On the one side, everything is exciting: I have an event to plan, friends came over to spend time with us and visit the city, I am involved in more than a project at work and yes, after years of planning and dreaming, I finally have a blog. On the other hand, that’s enough work to have every minute of my life planned, from writing blog articles early in the morning to shooting photos in the city at night, from planning weekends ahead to ironing, cleaning, vacuuming and cooking. It is exciting and tiring at the same time, my head is full of ideas and my fingers keep typing while the clock ticks incredibly fast.
I love this fast moving world I’m living in at the moment, I feel alive, free, powerful and enthusiastic. Of course I would love to have more time to sleep, apply a facemask, read for hours without any interruption and have loads of pictures ready to use in my hard-drive.
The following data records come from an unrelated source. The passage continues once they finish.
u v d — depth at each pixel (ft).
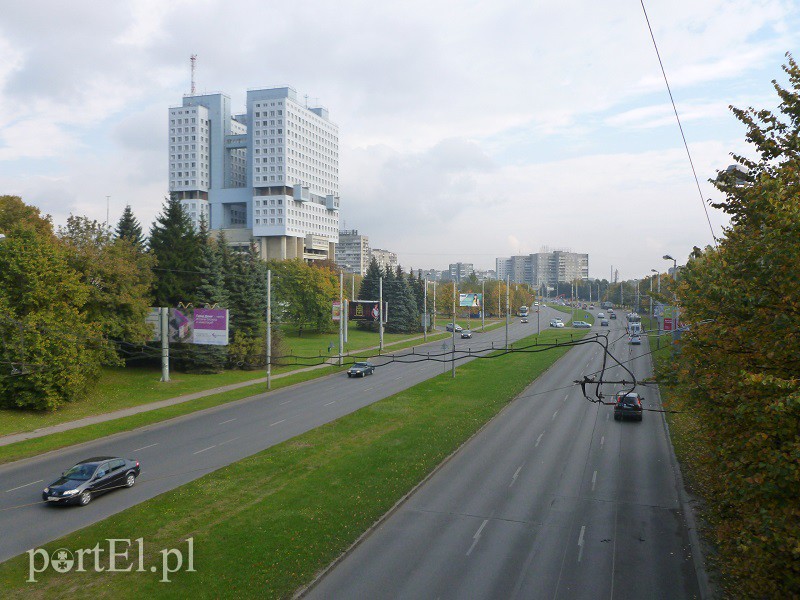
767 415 33.40
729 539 47.73
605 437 107.96
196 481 80.07
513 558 57.06
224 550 57.82
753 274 36.47
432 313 386.11
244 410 132.57
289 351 219.41
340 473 83.61
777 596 35.47
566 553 58.34
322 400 144.36
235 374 183.11
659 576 53.42
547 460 92.79
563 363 219.20
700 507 71.41
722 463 41.06
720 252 48.85
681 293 49.57
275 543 59.47
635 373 191.01
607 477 83.92
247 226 622.95
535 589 50.72
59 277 132.77
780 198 33.88
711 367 44.93
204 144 623.36
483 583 51.78
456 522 66.69
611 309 586.86
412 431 109.50
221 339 161.68
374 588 50.75
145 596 48.96
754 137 44.42
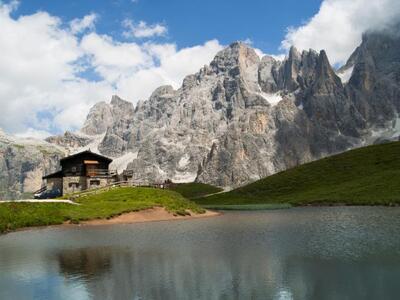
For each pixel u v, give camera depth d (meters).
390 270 36.59
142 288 34.00
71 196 102.94
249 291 32.59
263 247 48.94
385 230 59.44
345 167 175.50
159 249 49.53
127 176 142.25
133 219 83.31
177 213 92.31
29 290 34.41
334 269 37.59
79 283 35.91
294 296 31.17
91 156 129.75
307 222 75.06
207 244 52.16
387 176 145.00
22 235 64.44
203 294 32.22
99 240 57.22
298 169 195.00
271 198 168.25
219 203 180.25
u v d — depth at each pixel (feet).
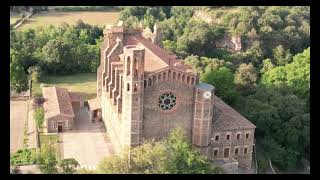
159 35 499.92
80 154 382.01
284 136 439.22
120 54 418.92
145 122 362.53
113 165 317.63
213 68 570.46
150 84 354.74
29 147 396.37
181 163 322.75
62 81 596.70
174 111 366.84
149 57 383.86
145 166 320.29
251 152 394.32
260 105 456.04
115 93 392.47
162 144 330.54
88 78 616.80
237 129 383.45
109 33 431.84
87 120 460.55
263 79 565.94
Still, if I hadn’t a blog to update, I would never go to new places all the time with L to find special spots where to take picture, I would not struggle to become an organised person, I would write less
and I would blame myself for that. Now I wake up in the morning with a goal in mind, I build new habits and have long to-do lists. I am slowly becoming the better version of myself I always had in mind.
That’s what the month of November has been about. Discovering my boundaries, what I am comfortable to share online and what I’d rather keep to myself, trying to learn how marketing works, pushing myself a bit further, learning what my habits are to be able to improve how I spend my time, getting to know the person I am and loving her.
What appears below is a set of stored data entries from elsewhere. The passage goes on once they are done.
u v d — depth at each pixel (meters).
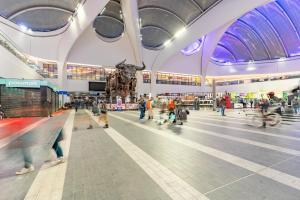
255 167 3.48
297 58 37.66
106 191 2.60
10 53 14.41
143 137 6.46
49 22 29.34
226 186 2.73
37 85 13.45
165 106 15.88
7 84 12.79
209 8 28.41
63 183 2.85
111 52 35.59
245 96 34.75
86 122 10.80
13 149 3.06
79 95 32.97
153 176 3.12
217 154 4.34
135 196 2.46
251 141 5.66
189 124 9.71
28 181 2.90
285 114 15.05
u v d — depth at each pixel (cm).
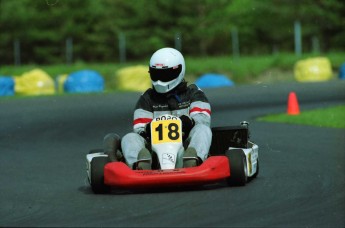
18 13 16038
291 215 2167
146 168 2603
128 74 10238
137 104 2930
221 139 2923
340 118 5497
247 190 2616
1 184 3103
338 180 2877
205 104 2881
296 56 13988
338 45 17638
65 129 5256
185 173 2491
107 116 6006
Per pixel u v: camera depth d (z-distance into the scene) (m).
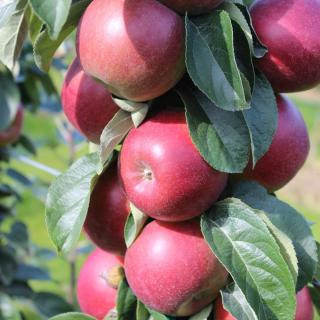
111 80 0.67
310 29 0.70
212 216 0.70
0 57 0.76
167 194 0.68
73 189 0.74
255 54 0.69
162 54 0.66
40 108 1.49
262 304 0.67
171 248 0.70
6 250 1.30
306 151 0.75
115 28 0.66
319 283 0.78
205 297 0.71
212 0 0.67
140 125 0.69
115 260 0.80
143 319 0.74
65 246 0.72
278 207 0.72
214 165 0.67
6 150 1.35
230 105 0.66
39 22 0.74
December is going to be an even more challenging month: I want to push my limits a bit further, get even more work done, see what else I can do that I didn’t imagine I could ever possibly achieve before the clock strikes midnight on New Year’s Eve. I have no idea where I will find the strength and the time to do everything I have in mind but that’s fine, as long as I have a goal in my head I’m sure I’m going to make it.
Having my sisters and some friends of ours here last weekend gave me the energy and will power to keep working on my blog, whilst loving the city I’m living in even more. By the way, if you are coming to London now, I would recommend to check out Winter Wonderland in Hyde Park, that’s insanely awesome! We had so much fun drinking mulled wine (
well, I was the one who was mostly interested in it, I have to admit) and eating waffles with Nutella (that would be my sisters). If you love Christmas decorations, Christmas time and everything Christmas-related, make sure you check that out.
It takes time and a pinch of craziness to follow our dreams, but that’s totally worth it. At the moment, I find that time-management is the key – if I can bring myself to use those hours I usually spend watching TV in a more efficient way, I’m half-way through it. I wish you will all find the guts to take a leap of faith and follow a dream, even if you thing it’s not a significant one, because that’s how we should all live our lives.
A big hug, from my new little me surrounded by London Xmas lights!